(AVAILABLE DATA Opens)
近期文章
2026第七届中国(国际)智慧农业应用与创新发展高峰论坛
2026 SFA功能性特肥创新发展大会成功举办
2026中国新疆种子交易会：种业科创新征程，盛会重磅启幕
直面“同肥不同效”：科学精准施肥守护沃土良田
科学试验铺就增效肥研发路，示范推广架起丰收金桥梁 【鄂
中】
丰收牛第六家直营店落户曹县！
(AVAILABLE DATA Closes)
* TRY IT: An exact copy of every record above is required.

* YOUR SOLUTION:
近期文章
2026第七届中国(国际)智慧农业应用与创新发展高峰论坛
2026 SFA功能性特肥创新发展大会成功举办
2026中国新疆种子交易会：种业科创新征程，盛会重磅启幕
直面“同肥不同效”：科学精准施肥守护沃土良田
科学试验铺就增效肥研发路，示范推广架起丰收金桥梁 【鄂
中】
丰收牛第六家直营店落户曹县！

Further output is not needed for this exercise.